Brothers Who Met With Slain Analyst Flee Country

A pair of activist brothers who met with prominent political analyst Kem Ley two days before he was gunned down flew to Thailand on Thursday in apparent fear for their safety.

Chum Huor and Chum Huot met with Kem Ley last Saturday at the convenience store where he was killed on Sunday, and they claim to have seen people spying on them. They posted a photograph of themselves to their shared Facebook page on Thursday showing them seated on a Bangkok Airways flight, passports in hand.

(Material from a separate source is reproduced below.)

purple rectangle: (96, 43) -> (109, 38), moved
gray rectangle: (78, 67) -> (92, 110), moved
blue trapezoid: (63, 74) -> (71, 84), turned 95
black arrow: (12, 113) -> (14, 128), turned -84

Chum Huor and Chum Huot on a Bangkok Airways flight out of Cambodia in a photograph posted to their Facebook page on Thursday morning.
Chum Huor and Chum Huot on a Bangkok Airways flight out of Cambodia in a photograph posted to their Facebook page on Thursday morning.

“Just the pair of clothes we’re wearing,” they wrote in a message attached to the photo. “We are forced to leave with shocked emotions. Bye Cambodia.”

The night before, the brothers also posted a photo of themselves, apparently in hiding.

“We [are] not safe now and stay somewhere,” they wrote.

On Tuesday, Kem Ley’s widow, Bou Rachana, told reporters that she hoped to relocate her family in the wake of her husband’s assassination because she feared for her own life. Ms. Rachana has four young sons and is pregnant with a fifth.

A popular and outspoken government critic, Kem Ley, 46, was gunned down inside a gas station convenience store at the busy intersection of Monivong and Mao Tse Toung boulevards on Sunday morning. The suspected shooter was soon arrested a few blocks away and quickly confessed to killing Kem Ley for refusing to pay back a $3,000 loan.

But the brazen daylight attack has been met with widespread suspicion of a government-ordered hit, meant either to intimidate critics of the long-ruling CPP or smear the opposition ahead of elections in 2017 and 2018.

The families of Kem Ley and the arrested suspect have said they are unaware of any relationship between the two men whatsoever, let alone of an unresolved debt.

Some of those who met with Kem Ley in the days before his murder have said the analyst believed he was being shadowed, and claim to have seen the signs themselves.

On July 9, Kem Ley and the Chum brothers both posted photos of them together at the convenience store, where the analyst liked to have coffee and meet with acquaintances.

On Wednesday, Hun Vannak, a member of the Youth for Social and Environmental Protection activist group along with the brothers, said he was also at that meeting and that the twins had felt they were being watched by a group of three men at another table. He said the brothers aired their suspicions in an interview outside the store in the hours after the murder and later became worried the publicity might draw unwelcome attention.

On Thursday, Mr. Vannak declined to discuss the circumstances of the brothers’ departure or their imminent plans.

“Our group held a meeting and decided not to provide any information about the twins’ whereabouts because we are concerned about their security,” he said.

The brothers did not reply to requests for comment.

Activist monk But Buntenh, who met the brothers at the U.S. Embassy on Wednesday, said Mr. Huor and Mr. Huot were worried about being targeted because of the men they saw at the store during their meeting with Kem Ley.

“I think [they left] because they are young and they are afraid,” he said.

But the firebrand monk, who has attracted the government’s ire with his own scathing critiques of the ruling CPP, said he believed the brothers were overreacting, and that he had advised them to stay.

“Everywhere I am going, people follow me and photograph me….  But we don’t think much about them,” he said.

But Buntenh said he was at the embassy to arrange a visa for a trip to the U.S. he had planned before Kem Ley’s murder.

On Wednesday, the Chum brothers said they were called to the embassy to discuss the murder; they were seen entering the compound but could not be reached afterward. Mr. Vannak, who dropped them off and picked them up, said the twins told him that embassy officials questioned them about their relationship with Kem Ley.

The embassy declined to discuss the brothers’ visit.

“The U.S. Embassy regularly meets with a variety of individuals to discuss a range of issues. As a general rule, we do not publicly share the content of those discussions,” said embassy spokesman Courtney Woods.

Mr. Huor and Mr. Huot have taken up a number of causes in recent years that have aligned them against the government. In July 2015, the brothers were among six people who were briefly detained outside the National Assembly for protesting in chains and prison garb.

The Phnom Penh Municipal Court charged the suspected killer on Wednesday under his apparent alias of Chuop Samlap—which translates as “Meet Kill”—with premeditated murder and illegal weapons possession.

Authorities in Siem Reap province, however, have identified the man as local resident Oeuth Ang, 43, a former soldier and monk who most recently worked for an environmental organization.

The court also laid an illegal weapons charge against the individual who allegedly sold the suspected killer the gun used to shoot Kem Ley, but authorities have refused to identify the person.